The Irish labour movement emerged alongside a strong strand of nationalism, which perceived its interests separate from the ruling British state, whilst an equally strong unionist ideology developed amongst those who were most industrialised.
The relationship between labour and both these competing ideologies was therefore bound to be complex. Did labour ignore the national conflict and recruit on the basis of bread and butter issues, or was it to subordinate the political aims and objectives of the working class to a broad multi class alliance? Connolly was put in the latter camp by the modern school of revisionists and unionist apologists. However he did not accept that choice. It was neither bread and butter issues nor subordination. He had a clear unequivocal position that the cause of labour was the cause of Ireland.

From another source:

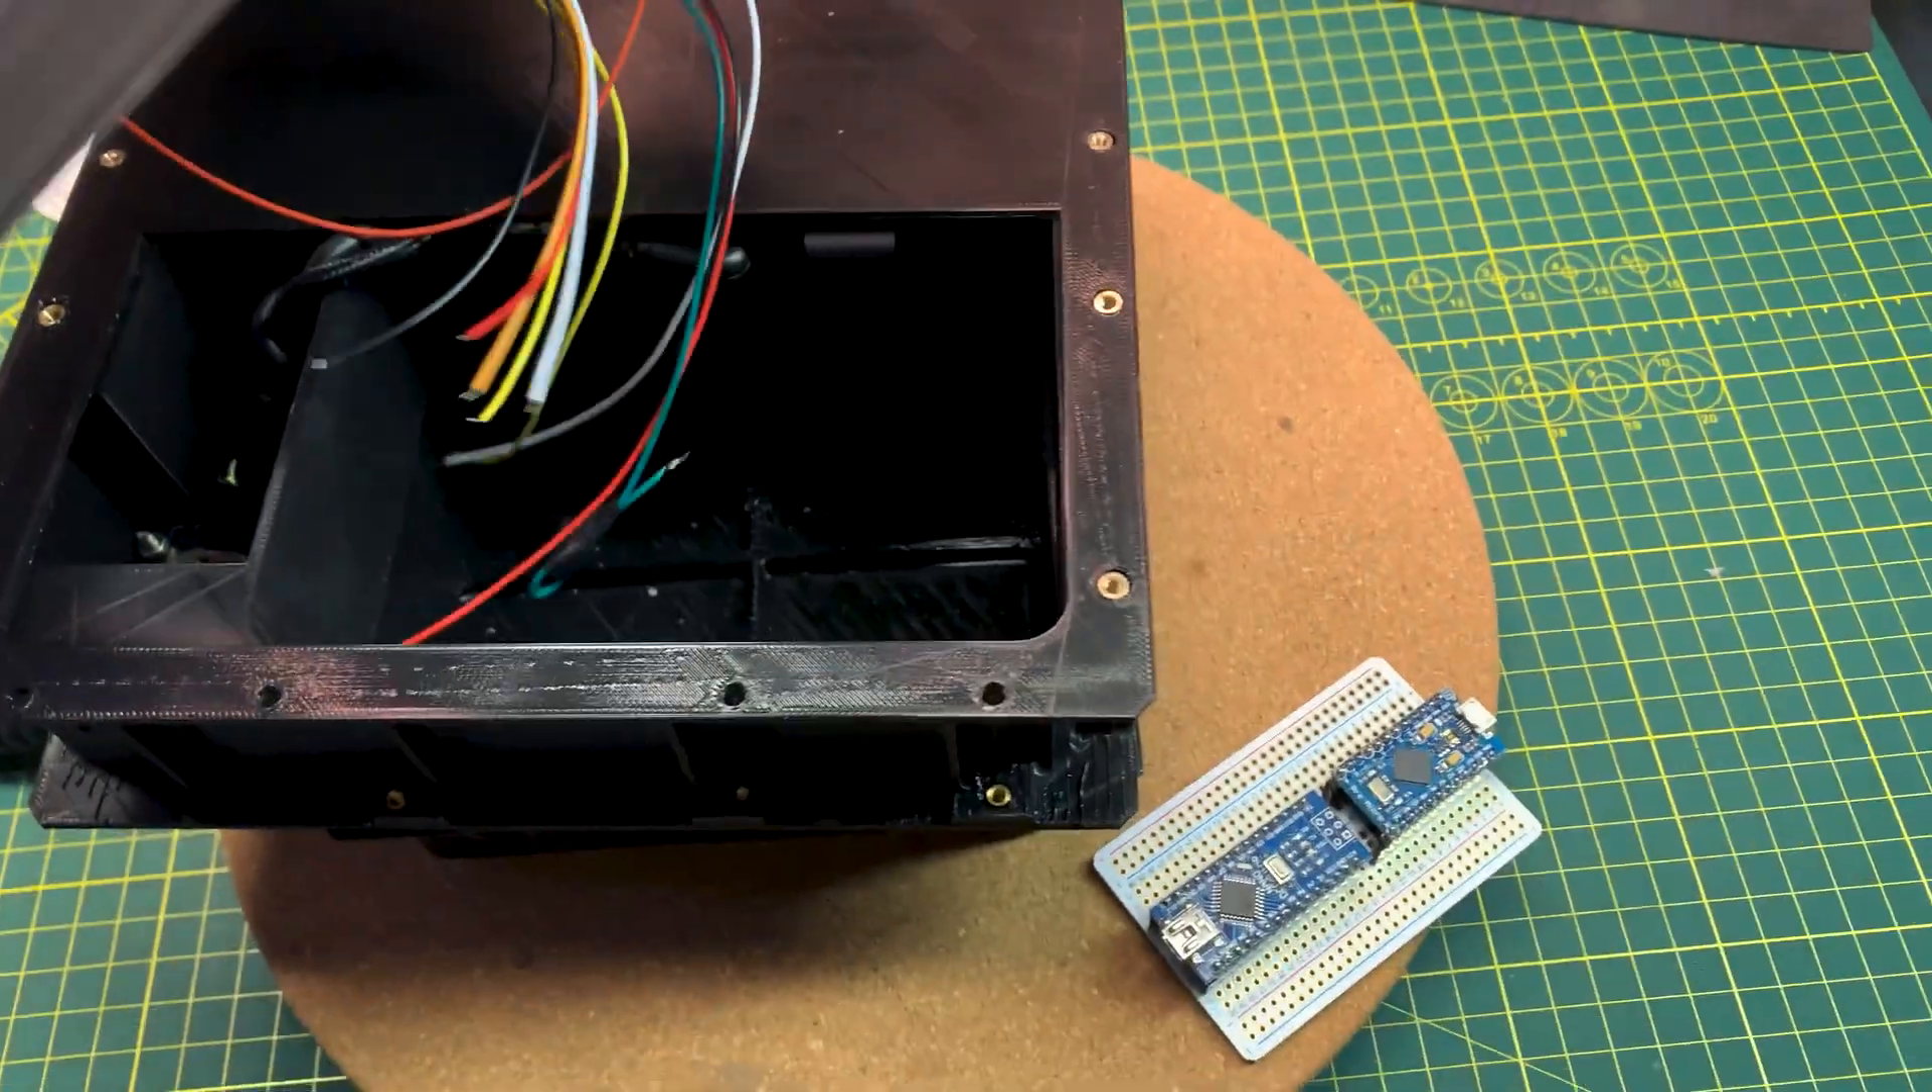All my wiring is run i just have to terminate it and then start working on the keyboard which is going to be an adventure.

In essence he was saying that the working class had the only true objective interest in completing the national revolution. The bourgeoisie was so tied in by commercial and industrial links that any form of separation that occurred between Britain and Ireland would be in the long term interests of that class unless the working class took control of the revolution and transformed the relationship between the imperialist power and its colony. He saw little difference in his enemies during the lockout and those whom the Citizen Army fought in 1916. They were all part of the same rotten capitalist system that was sacrificing millions in the mud of Flanders for imperialist gain.
James Connolly was a battler for his class, a theoretician , an organiser a trade unionist and a teacher. That he died, shot by the soldiers of an imperialist power, is to his credit, not to his shame.
His summing up of the consequences of the Lockout is well worth recalling:
“From the effects of this drawn battle both sides are still bearing heavy scars. How deep those scars are, none will ever reveal. But the working class has lost none of its aggressiveness, none of its confidence, none of the hope in the ultimate triumph. No traitor amongst the ranks of that class has permanently gained, even materially, by his or her treachery. The flag of the Irish Transport and General Workers’ Union still flies proudly in the van of the Irish working class, and that working class still marches proudly and defiantly at the head of the gathering hosts who stand for a regenerated nation, resting upon a people industrially free.”
The lockout put the Irish labour movement firmly into the mainstream of Irish society. Trade union membership grew rapidly from then on until the early 1980’s. Sadly, however, the mainstream leaders of that movement have over the years since 1913 betrayed their own movement. Repeatedly the labour movement endorsed coalitions with the right wing Fine Gael party, and today a split from the Labour Party endorses the austerity programme aimed at pauperisation the working class whilst filling the coffers of the bankers, speculators and builders.
Most of the issues confronting the working class in 1913 still exist today. Capitalism learns from its mistakes. Today it is much more subtle: “trade unionism is old fashion”; “times have changed”; “we need to modernise”, etc. All the soft language does not hide the reality – capitalism is a brutal system driving down the living standards of the majority of people. Only the emergence of a mass labour movement can turn back the tide of austerity. North and South, it is in the interests of all workers to struggle for such a goal for that is the only way to liberate us all from the shackles of a cruel, demeaning and utterly corrupt economic system that prevents us all from achieving our full potential.